PETRO-CHEMICAL SYSTEMS, INC. (TURTLE BAYOU)
On this page:
- About the Superfund Redevelopment Initiative
- Redevelopment at the Site
- Economic Activity at the Site
- Activity and Use Limitations
About the Superfund Redevelopment Initiative
This nationally coordinated effort provides EPA and its partners with a process to return Superfund sites to productive use. Learn more at Superfund Redevelopment Initiative.
Redevelopment at the Site
The Petro-Chemical Systems, Inc. Superfund site is located in a rural area 15 miles southeast of Liberty, Texas. Site operations started before 1970 and continued until the late 1970s. Parties dumped waste oils on County Road (CR 126) and into unlined waste pits along the road. After 1974, the owner subdivided the site into 5-acre and 15-acre plots. The owner sold the plots for residential development. EPA listed the site on the Superfund program’s National Priorities List (NPL) in 1986 to address groundwater and soil contamination. In 1988, EPA and the State of Texas dug up, back-filled and re-built CR 126. Potentially responsible parties completed soil cleanup to industrial standards and re-built CR 126 to meet County Standards in 2010. The County assumed responsibility for long term maintenance of CR 126 in 2011. Groundwater monitoring continues. Due to liability concerns, one of the responsible parties bought out the residential properties and for those residents not interested in relocating they bought out the groundwater rights. The site is in public services continued use, as CR 126 crosses the site.
Economic Activity at the Site
As of December 2016, EPA did not have economic data related to on-site businesses, or economic data were not applicable due to site use. View information about redevelopment economics at Superfund sites.
Activity and Use Limitations
At this site, activity and use limitations that EPA calls institutional controls are in place. Institutional controls play an important role in site remedies because they reduce exposure to contamination by limiting land or resource use. They also guide human behavior. For instance, zoning restrictions prevent land uses – such as residential uses – that are not consistent with the level of cleanup. For more background, see Institutional Controls.
EPEC has purchased several properties and has institutional controls in place at other properties. These controls grant EPEC groundwater rights across those properties and/or restrict land use for those properties.

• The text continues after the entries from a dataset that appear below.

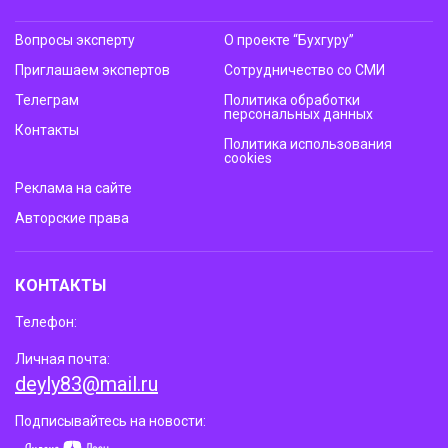
Вопросы эксперту
О проекте “Бухгуру”
Приглашаем экспертов
Сотрудничество со СМИ
Телеграм
Политика обработки
персональных данных
Контакты
Политика использования
cookies
Реклама на сайте
Авторские права
КОНТАКТЫ
Телефон:
Личная почта:
deyly83@mail.ru
Подписывайтесь на новости: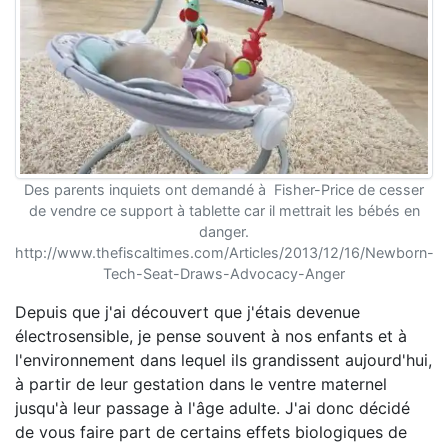
Des parents inquiets ont demandé à Fisher-Price de cesser
de vendre ce support à tablette car il mettrait les bébés en
danger.
http://www.thefiscaltimes.com/Articles/2013/12/16/Newborn-
Tech-Seat-Draws-Advocacy-Anger
Depuis que j'ai découvert que j'étais devenue
électrosensible, je pense souvent à nos enfants et à
l'environnement dans lequel ils grandissent aujourd'hui,
à partir de leur gestation dans le ventre maternel
jusqu'à leur passage à l'âge adulte. J'ai donc décidé
de vous faire part de certains effets biologiques de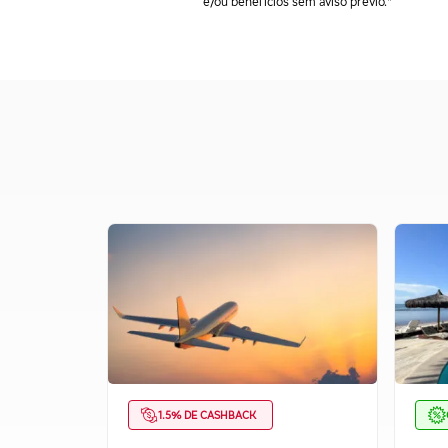
e/ou benefícios sem aviso prévio."
1.5% DE CASHBACK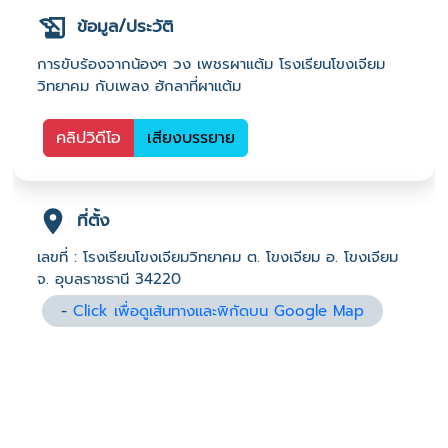
ข้อมูล/ประวัติ
การขับร้องจากน้องๆ วง เพชรผาแต้ม โรงเรียนโขงเจียม
วิทยาคม กับเพลง ฮักลาที่ผาแต้ม
คลิปวิดีโอ
เสียงบรรยาย
ที่ตั้ง
เลขที่ : โรงเรียนโขงเจียมวิทยาคม ต. โขงเจียม อ. โขงเจียม
จ. อุบลราชธานี 34220
-
Click เพื่อดูเส้นทางและพิกัดบน Google Map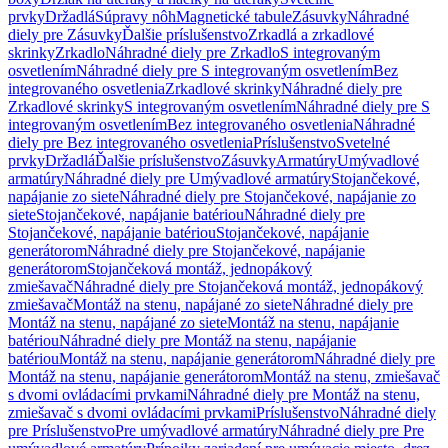
prvky
Držadlá
Súpravy nôh
Magnetické tabule
Zásuvky
Náhradné
diely pre Zásuvky
Ďalšie príslušenstvo
Zrkadlá a zrkadlové
skrinky
Zrkadlo
Náhradné diely pre Zrkadlo
S integrovaným
osvetlením
Náhradné diely pre S integrovaným osvetlením
Bez
integrovaného osvetlenia
Zrkadlové skrinky
Náhradné diely pre
Zrkadlové skrinky
S integrovaným osvetlením
Náhradné diely pre S
integrovaným osvetlením
Bez integrovaného osvetlenia
Náhradné
diely pre Bez integrovaného osvetlenia
Príslušenstvo
Svetelné
prvky
Držadlá
Ďalšie príslušenstvo
Zásuvky
Armatúry
Umývadlové
armatúry
Náhradné diely pre Umývadlové armatúry
Stojančekové,
napájanie zo siete
Náhradné diely pre Stojančekové, napájanie zo
siete
Stojančekové, napájanie batériou
Náhradné diely pre
Stojančekové, napájanie batériou
Stojančekové, napájanie
generátorom
Náhradné diely pre Stojančekové, napájanie
generátorom
Stojančeková montáž, jednopákový
zmiešavač
Náhradné diely pre Stojančeková montáž, jednopákový
zmiešavač
Montáž na stenu, napájané zo siete
Náhradné diely pre
Montáž na stenu, napájané zo siete
Montáž na stenu, napájanie
batériou
Náhradné diely pre Montáž na stenu, napájanie
batériou
Montáž na stenu, napájanie generátorom
Náhradné diely pre
Montáž na stenu, napájanie generátorom
Montáž na stenu, zmiešavač
s dvomi ovládacími prvkami
Náhradné diely pre Montáž na stenu,
zmiešavač s dvomi ovládacími prvkami
Príslušenstvo
Náhradné diely
pre Príslušenstvo
Pre umývadlové armatúry
Náhradné diely pre Pre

As of February 2005, Lyondell acquired all contaminated properties in the WRA, MWA, OTA and EA. It restricted access to these areas such that residential use does not occur. Since acquiring these properties, Lyondell’s bankruptcy was finalized, and the Lyondell Trust was established in March 2010. Access to
Lyondell disposal areas is controlled by a combination of fences, gates, signs, cable guards and natural barriers. Signs are posted at access locations, which indicate that there may be chemicals on the property and that digging and drilling are restricted to protect human health and the environment. Institutional controls for the Lyondell Trustee properties are in the process of being implemented.